Photographers keep dreaming of images all the time. Every photographer would have a dozen images conceptualized in their heads, which they would be hoping to make sometime in future. These concepts may have come from multiple sources – pure imagination, photographs or paintings seen in the past or from a place they have visited during their journeys.
One such concept that buzzed in my mind was to photograph a herd of sheep going home in the evening. I was hoping to catch a dramatic moment when the sheep would kick up the dust and scatter the evening sunlight, and their furry translucent coat would glow at the edges as the sunlight bounced through them. It would have a dreamy atmosphere, where the dust would dull the details and also weaken the strength of the sunlight, creating a fog-like effect on a magical evening.
Of course, such encounters can’t be planned completely. One can always make an attempt to be at the right time and place, but it would still take a lot of luck to see that precise thing cooking up in your mind unfolding into a reality.
I had one such moment last week when I was travelling in the highlands of Ladakh, photographing its winter landscapes. One evening, I arrived at a grassland where I was certain to find large herds of sheep and perhaps some yaks and cows as well. Being winter, I was expecting a snowy landscape where sheep would forage on whatever grass available on the surface, not buried under snow. But on arrival, I discovered that there was no snowfall in the season and the ground was still dry and dusty. I could see dust being kicked up by the hooves from a distance and it was almost time for sunset, allowing some anticipation to build up inside me.

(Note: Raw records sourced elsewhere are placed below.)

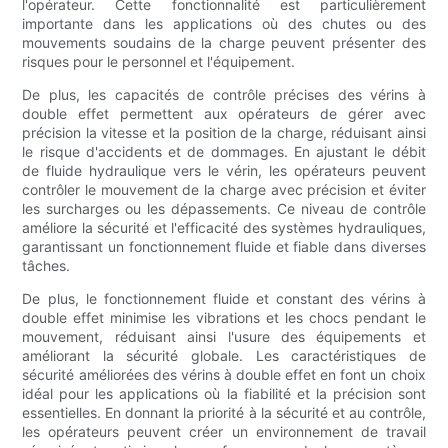
l'opérateur. Cette fonctionnalité est particulièrement
importante dans les applications où des chutes ou des
mouvements soudains de la charge peuvent présenter des
risques pour le personnel et l'équipement.
De plus, les capacités de contrôle précises des vérins à
double effet permettent aux opérateurs de gérer avec
précision la vitesse et la position de la charge, réduisant ainsi
le risque d'accidents et de dommages. En ajustant le débit
de fluide hydraulique vers le vérin, les opérateurs peuvent
contrôler le mouvement de la charge avec précision et éviter
les surcharges ou les dépassements. Ce niveau de contrôle
améliore la sécurité et l'efficacité des systèmes hydrauliques,
garantissant un fonctionnement fluide et fiable dans diverses
tâches.
De plus, le fonctionnement fluide et constant des vérins à
double effet minimise les vibrations et les chocs pendant le
mouvement, réduisant ainsi l'usure des équipements et
améliorant la sécurité globale. Les caractéristiques de
sécurité améliorées des vérins à double effet en font un choix
idéal pour les applications où la fiabilité et la précision sont
essentielles. En donnant la priorité à la sécurité et au contrôle,
les opérateurs peuvent créer un environnement de travail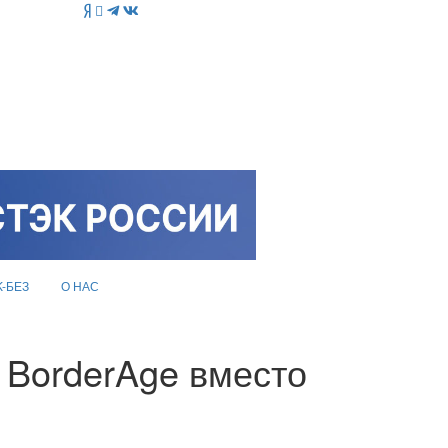
K-БЕЗ
О НАС
 BorderAge вместо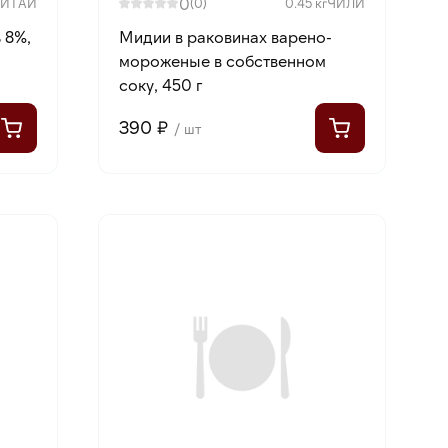
0
КИТАЙ
(0)
0.45 кг
ЧИЛИ
 8%,
Мидии в раковинах варено-
мороженые в собственном
соку, 450 г
390 ₽
/ шт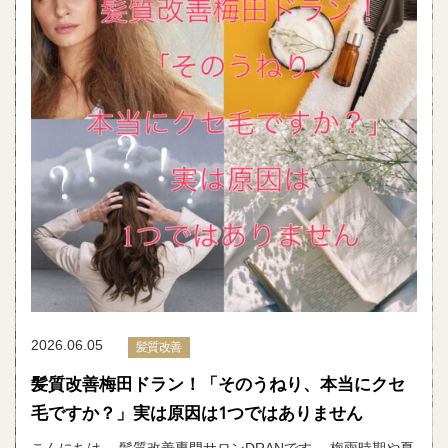
2026.06.05
髪質改善
髪質改善梅田ドラン！「そのうねり、本当にクセ
毛ですか？」実は原因は1つではありません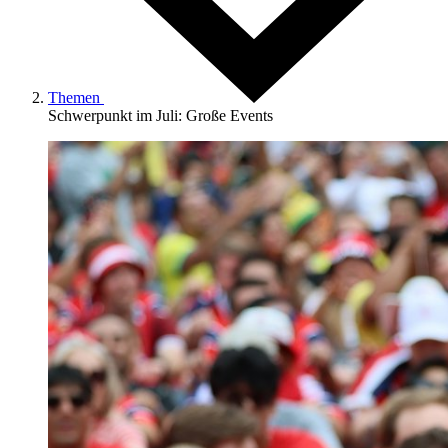
Themen
Schwerpunkt im Juli: Große Events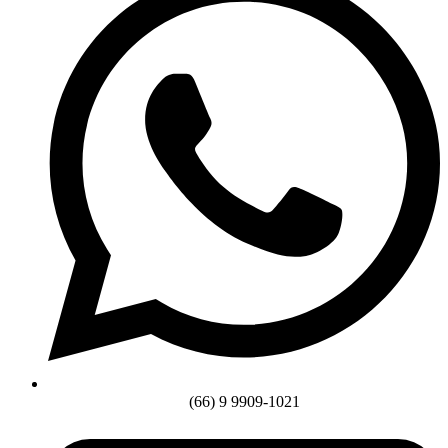
(66) 9 9909-1021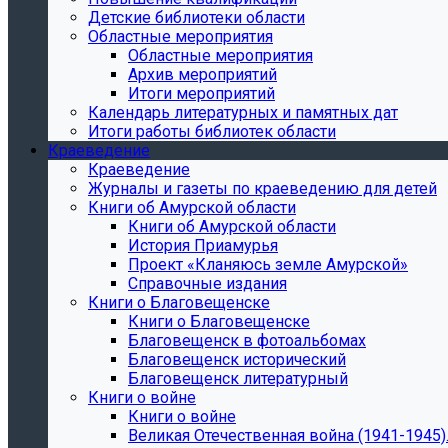
Детские библиотеки области
Областные мероприятия
Областные мероприятия
Архив мероприятий
Итоги мероприятий
Календарь литературных и памятных дат
Итоги работы библиотек области
Краеведение
Краеведение
Журналы и газеты по краеведению для детей
Книги об Амурской области
Книги об Амурской области
История Приамурья
Проект «Кланяюсь земле Амурской»
Справочные издания
Книги о Благовещенске
Книги о Благовещенске
Благовещенск в фотоальбомах
Благовещенск исторический
Благовещенск литературный
Книги о войне
Книги о войне
Великая Отечественная война (1941-1945).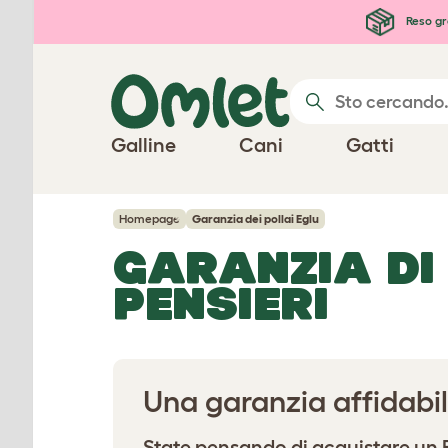
Passa al contenuto principale
Reso gr
Galline
Cani
Gatti
Homepage
Garanzia dei pollai Eglu
GARANZIA DI
PENSIERI
Una garanzia affidabile
State pensando di acquistare un E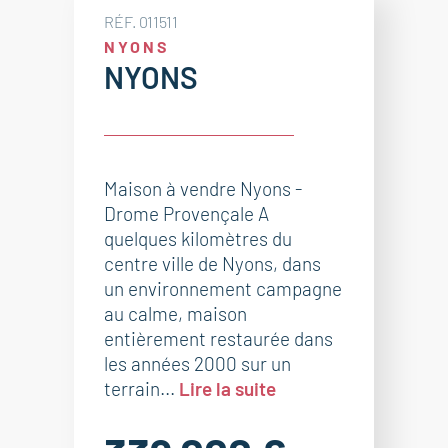
RÉF. 011511
NYONS
NYONS
Maison à vendre Nyons -
Drome Provençale A
quelques kilomètres du
centre ville de Nyons, dans
un environnement campagne
au calme, maison
entièrement restaurée dans
les années 2000 sur un
terrain...
Lire la suite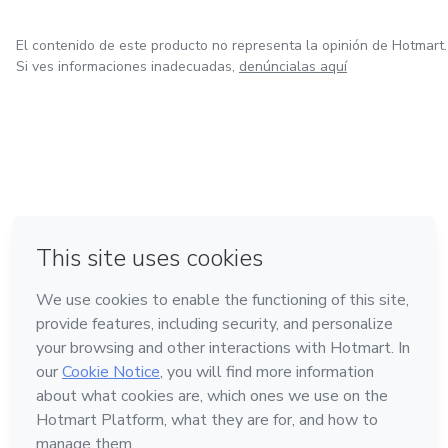
El contenido de este producto no representa la opinión de Hotmart.
Si ves informaciones inadecuadas,
denúncialas aquí
en Ciudad de México
en Bogotá
en Amsterdam
en Madrid
en Belo Horizonte
Hecho con
❤
Conoce Hotmart
Idioma
Español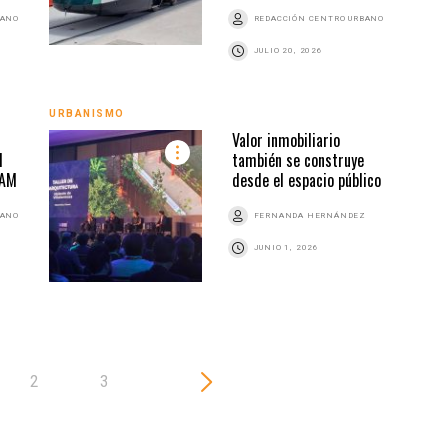
BANO
REDACCIÓN CENTRO URBANO
JULIO 20, 2026
URBA
URBANISMO
Valor inmobiliario
l
también se construye
NAM
desde el espacio público
BANO
FERNANDA HERNÁNDEZ
JUNIO 1, 2026
2
3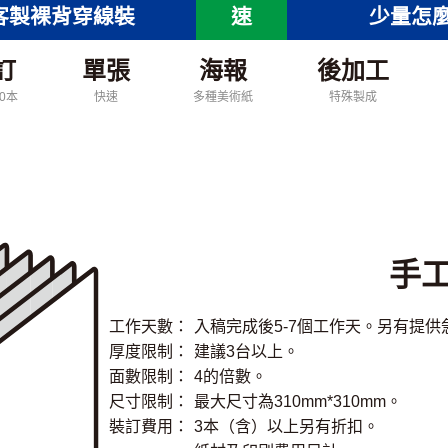
客製裸背穿線裝
速
少量怎
訂
單張
海報
後加工
00本
快速
多種美術紙
特殊製成
手
工作天數：
入稿完成後5-7個工作天。另有提供
厚度限制：
建議3台以上。
面數限制：
4的倍數。
尺寸限制：
最大尺寸為310mm*310mm。
裝訂費用：
3本（含）以上另有折扣。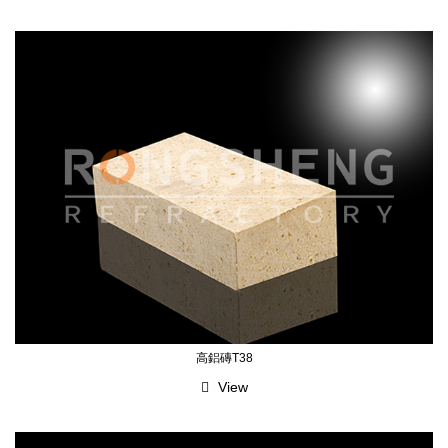
高鋁磚T38
View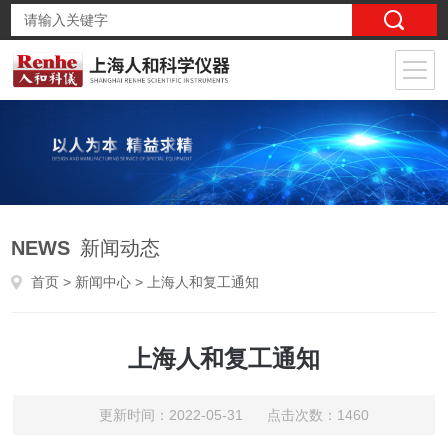
NEWS
新闻动态
首页
>
新闻中心
> 上海人和复工通知
上海人和复工通知
更新时间：2022-05-31 点击次数：1460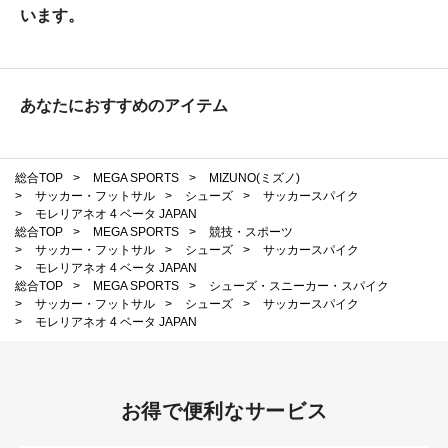
います。
あなたにおすすめのアイテム
総合TOP
>
MEGA SPORTS
>
MIZUNO(ミズノ)
>
サッカー・フットサル
>
シューズ
>
サッカースパイク
>
モレリアネオ 4 ベータ JAPAN
総合TOP
>
MEGA SPORTS
>
競技・スポーツ
>
サッカー・フットサル
>
シューズ
>
サッカースパイク
>
モレリアネオ 4 ベータ JAPAN
総合TOP
>
MEGA SPORTS
>
シューズ・スニーカー・スパイク
>
サッカー・フットサル
>
シューズ
>
サッカースパイク
>
モレリアネオ 4 ベータ JAPAN
お得で便利なサービス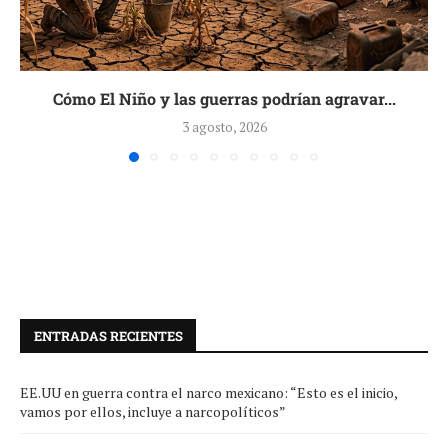
Cómo El Niño y las guerras podrían agravar...
3 agosto, 2026
ENTRADAS RECIENTES
EE.UU en guerra contra el narco mexicano: “Esto es el inicio,
vamos por ellos, incluye a narcopolíticos”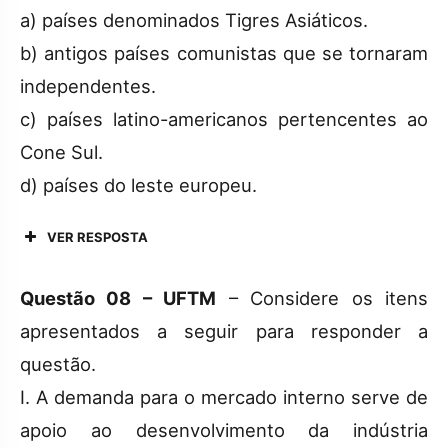
a) países denominados Tigres Asiáticos.
b) antigos países comunistas que se tornaram
independentes.
c) países latino-americanos pertencentes ao
Cone Sul.
d) países do leste europeu.
VER RESPOSTA
Questão 08 – UFTM
– Considere os itens
apresentados a seguir para responder a
questão.
I. A demanda para o mercado interno serve de
apoio ao desenvolvimento da indústria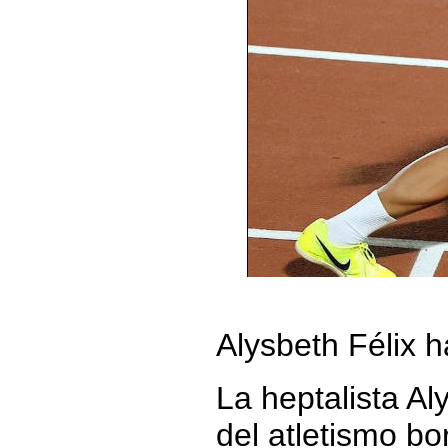
Alysbeth Félix h
La heptalista Al
del atletismo b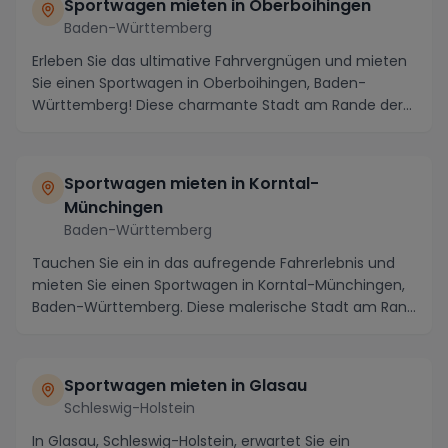
Sportwagen mieten in Oberboihingen
Baden-Württemberg
Erleben Sie das ultimative Fahrvergnügen und mieten
Sie einen Sportwagen in Oberboihingen, Baden-
Württemberg! Diese charmante Stadt am Rande der
Schwä...
Sportwagen mieten in Korntal-
Münchingen
Baden-Württemberg
Tauchen Sie ein in das aufregende Fahrerlebnis und
mieten Sie einen Sportwagen in Korntal-Münchingen,
Baden-Württemberg. Diese malerische Stadt am Ran...
Sportwagen mieten in Glasau
Schleswig-Holstein
In Glasau, Schleswig-Holstein, erwartet Sie ein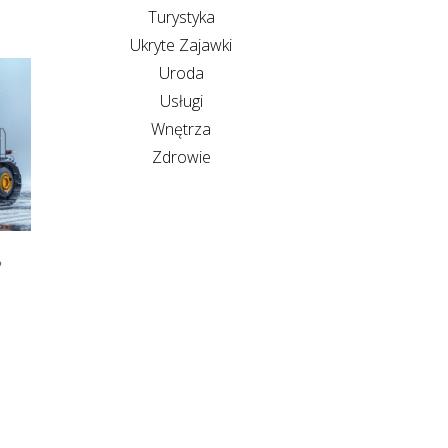
Turystyka
Ukryte Zajawki
Uroda
Usługi
Wnętrza
Zdrowie
?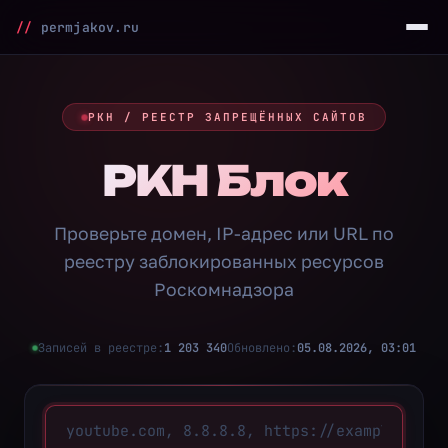
//
permjakov.ru
РКН / РЕЕСТР ЗАПРЕЩЁННЫХ САЙТОВ
РКН Блок
Проверьте домен, IP-адрес или URL по
реестру заблокированных ресурсов
Роскомнадзора
Записей в реестре:
1 203 340
Обновлено:
05.08.2026, 03:01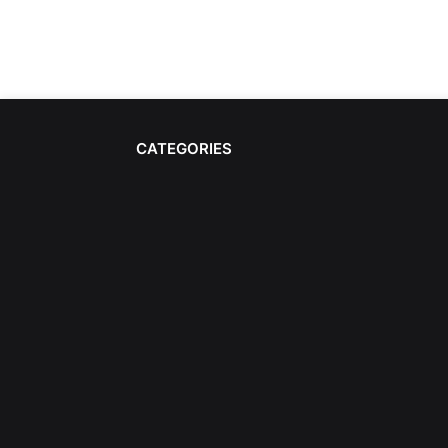
CATEGORIES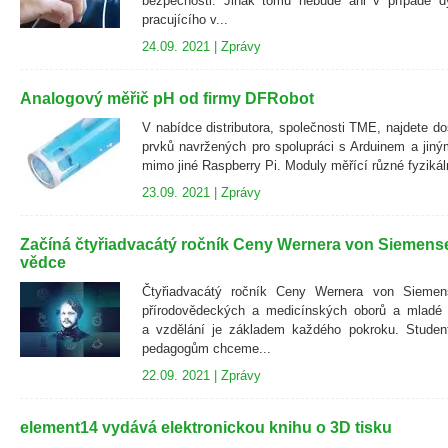
bezpečnosti. Jinak tomu nebude ani v případě 
pracujícího v...
24.09. 2021 |
Zprávy
Analogový měřič pH od firmy DFRobot
V nabídce distributora, společnosti TME, najdete d
prvků navržených pro spolupráci s Arduinem a jiným
mimo jiné Raspberry Pi. Moduly měřící různé fyzikáln
23.09. 2021 |
Zprávy
Začíná čtyřiadvacátý ročník Ceny Wernera von Siemense
vědce
Čtyřiadvacátý ročník Ceny Wernera von Siemens
přírodovědeckých a medicínských oborů a mladé 
a vzdělání je základem každého pokroku. Stude
pedagogům chceme...
22.09. 2021 |
Zprávy
element14 vydává elektronickou knihu o 3D tisku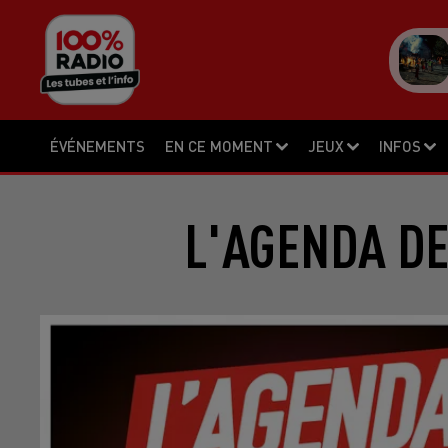
ÉVÉNEMENTS
EN CE MOMENT
JEUX
INFOS
L'AGENDA DE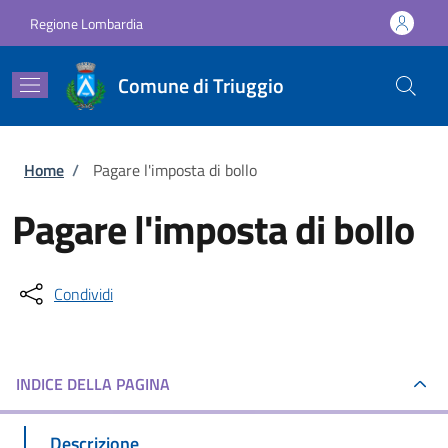
Salta al contenuto principale
Skip to footer content
Regione Lombardia
Comune di Triuggio
Briciole di pane
Home
/
Pagare l'imposta di bollo
Pagare l'imposta di bollo
Condividi
INDICE DELLA PAGINA
Descrizione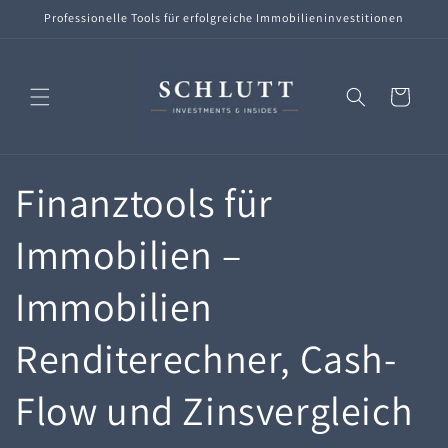
Direkt
Professionelle Tools für erfolgreiche Immobilieninvestitionen
zum
Inhalt
Warenkorb
Finanztools für
Immobilien –
Immobilien
Renditerechner, Cash-
Flow und Zinsvergleich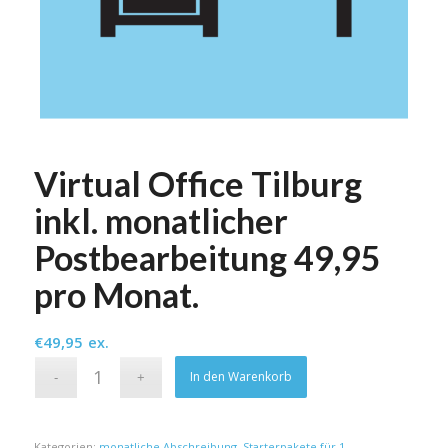
Virtual Office Tilburg
inkl. monatlicher
Postbearbeitung 49,95
pro Monat.
€
49,95
ex.
Alternative:
In den Warenkorb
Kategorien:
monatliche Abschreibung
,
Starterpakete für 1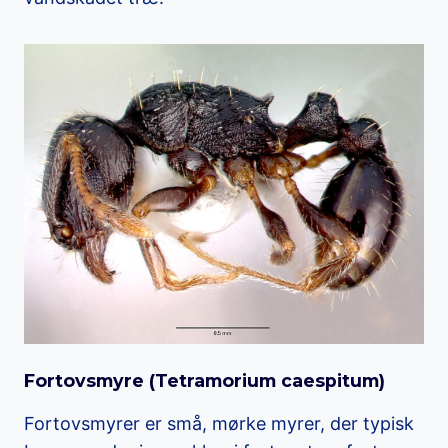
Fortovsmyre (
Tetramorium caespitum
)
Fortovsmyrer er små, mørke myrer, der typisk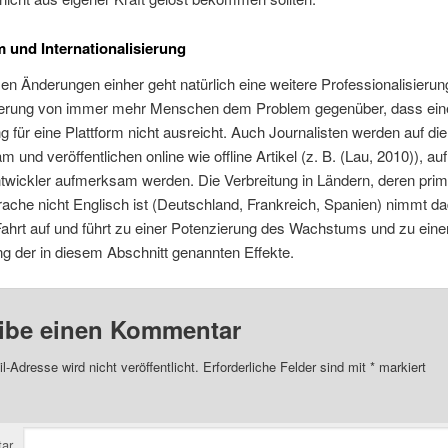
und Internationalisierung
esen Änderungen einher geht natürlich eine weitere Professionalisieru
sierung von immer mehr Menschen dem Problem gegenüber, dass ein
für eine Plattform nicht ausreicht. Auch Journalisten werden auf di
 und veröffentlichen online wie offline Artikel (z. B. (Lau, 2010)), auf
twickler aufmerksam werden. Die Verbreitung in Ländern, deren pri
rache nicht Englisch ist (Deutschland, Frankreich, Spanien) nimmt d
ahrt auf und führt zu einer Potenzierung des Wachstums und zu eine
g der in diesem Abschnitt genannten Effekte.
ibe einen Kommentar
l-Adresse wird nicht veröffentlicht.
Erforderliche Felder sind mit
*
markiert
ar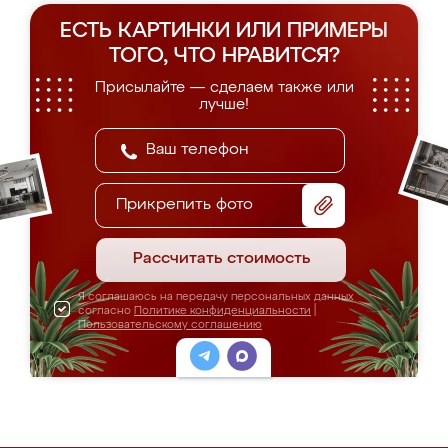
ЕСТЬ КАРТИНКИ ИЛИ ПРИМЕРЫ
ТОГО, ЧТО НРАВИТСЯ?
Присылайте — сделаем также или
лучше!
Прикрепить фото
Рассчитать стоимость
Я соглашаюсь на передачу персональных данных
согласно
Политике конфиденциальности
|
Пользовательскому соглашению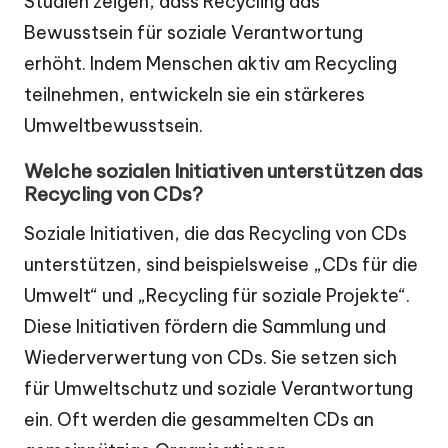
Studien zeigen, dass Recycling das
Bewusstsein für soziale Verantwortung
erhöht. Indem Menschen aktiv am Recycling
teilnehmen, entwickeln sie ein stärkeres
Umweltbewusstsein.
Welche sozialen Initiativen unterstützen das
Recycling von CDs?
Soziale Initiativen, die das Recycling von CDs
unterstützen, sind beispielsweise „CDs für die
Umwelt“ und „Recycling für soziale Projekte“.
Diese Initiativen fördern die Sammlung und
Wiederverwertung von CDs. Sie setzen sich
für Umweltschutz und soziale Verantwortung
ein. Oft werden die gesammelten CDs an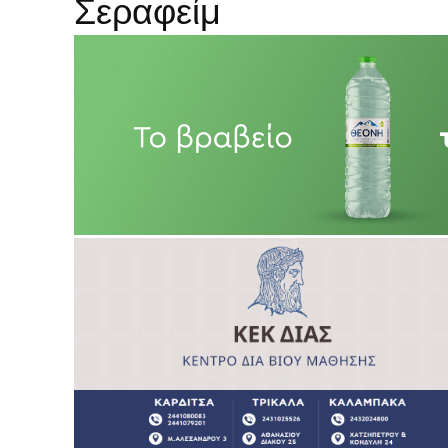
Σεραφείμ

When we reached closer, I saw nearly half-a-dozen flocks of sheep slowly being herded home by their owners. As they walked in unison, as sheep always do, the air was filled with thick dust and sun glowed mildly through the blanket of dust from behind. It was precisely that moment I had dreamt of, happening in front of my eyes.
Before I knew it, I was out of the vehicle chasing those sheep and firing away a series of photographs of them glowing in the sunlight and the shepherds trying to organize them to get back home. It was a bitterly cold and windy evening, with temperatures probably down to ten degrees below zero in this region with depleted oxygen. But in the excitement of realizing my imagination, none of these really mattered and I was behind the sheep for the next 15 minutes, trying to keep pace and make as many images as possible. It was only when the sun went behind a mountain and drew a curtain to the magical scene that I realized I had walked nearly a kilometer with the herd in a frenzied pace. The resulting images made it all worthwhile.